(Dataset excerpts)
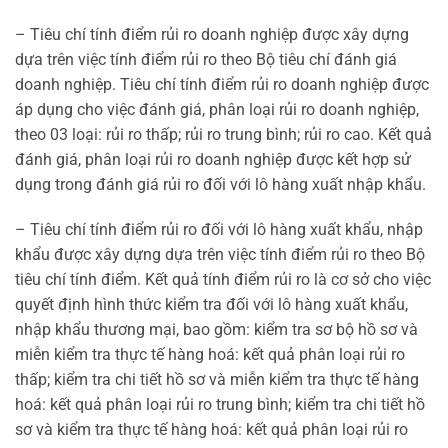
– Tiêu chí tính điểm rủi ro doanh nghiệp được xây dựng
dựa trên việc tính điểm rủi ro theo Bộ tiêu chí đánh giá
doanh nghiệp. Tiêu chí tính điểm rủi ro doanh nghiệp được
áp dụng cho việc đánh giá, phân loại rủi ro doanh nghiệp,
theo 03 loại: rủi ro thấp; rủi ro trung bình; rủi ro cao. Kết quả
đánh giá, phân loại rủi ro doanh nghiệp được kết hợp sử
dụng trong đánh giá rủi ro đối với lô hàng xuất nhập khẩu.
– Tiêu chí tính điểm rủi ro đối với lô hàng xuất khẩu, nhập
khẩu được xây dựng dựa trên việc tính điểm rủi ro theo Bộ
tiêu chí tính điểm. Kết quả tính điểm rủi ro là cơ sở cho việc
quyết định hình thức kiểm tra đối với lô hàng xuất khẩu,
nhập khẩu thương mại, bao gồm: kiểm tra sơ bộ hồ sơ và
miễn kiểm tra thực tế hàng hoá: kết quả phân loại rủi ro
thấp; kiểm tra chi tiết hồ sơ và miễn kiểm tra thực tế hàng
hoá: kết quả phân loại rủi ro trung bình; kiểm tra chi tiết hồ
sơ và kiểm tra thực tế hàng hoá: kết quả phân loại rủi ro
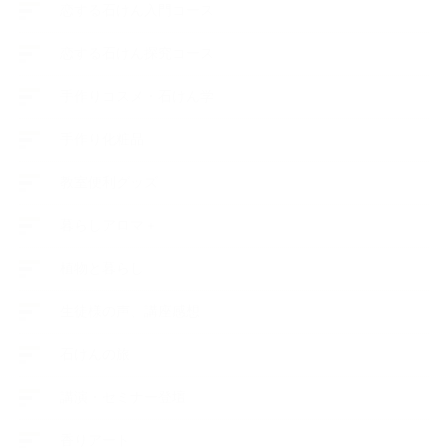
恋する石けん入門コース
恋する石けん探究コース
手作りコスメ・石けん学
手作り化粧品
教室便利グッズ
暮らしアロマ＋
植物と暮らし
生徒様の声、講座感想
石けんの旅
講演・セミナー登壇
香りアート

**Problem details**
From the records above, print only the lines between the one holding "dựa trên việc tính điểm rủi ro theo Bộ tiêu" and the one holding "hoá: kết quả phân loại rủi ro trung", inclusive, exactly as they stand.

**Result**
dựa trên việc tính điểm rủi ro theo Bộ tiêu chí đánh giá
doanh nghiệp. Tiêu chí tính điểm rủi ro doanh nghiệp được
áp dụng cho việc đánh giá, phân loại rủi ro doanh nghiệp,
theo 03 loại: rủi ro thấp; rủi ro trung bình; rủi ro cao. Kết quả
đánh giá, phân loại rủi ro doanh nghiệp được kết hợp sử
dụng trong đánh giá rủi ro đối với lô hàng xuất nhập khẩu.
– Tiêu chí tính điểm rủi ro đối với lô hàng xuất khẩu, nhập
khẩu được xây dựng dựa trên việc tính điểm rủi ro theo Bộ
tiêu chí tính điểm. Kết quả tính điểm rủi ro là cơ sở cho việc
quyết định hình thức kiểm tra đối với lô hàng xuất khẩu,
nhập khẩu thương mại, bao gồm: kiểm tra sơ bộ hồ sơ và
miễn kiểm tra thực tế hàng hoá: kết quả phân loại rủi ro
thấp; kiểm tra chi tiết hồ sơ và miễn kiểm tra thực tế hàng
hoá: kết quả phân loại rủi ro trung bình; kiểm tra chi tiết hồ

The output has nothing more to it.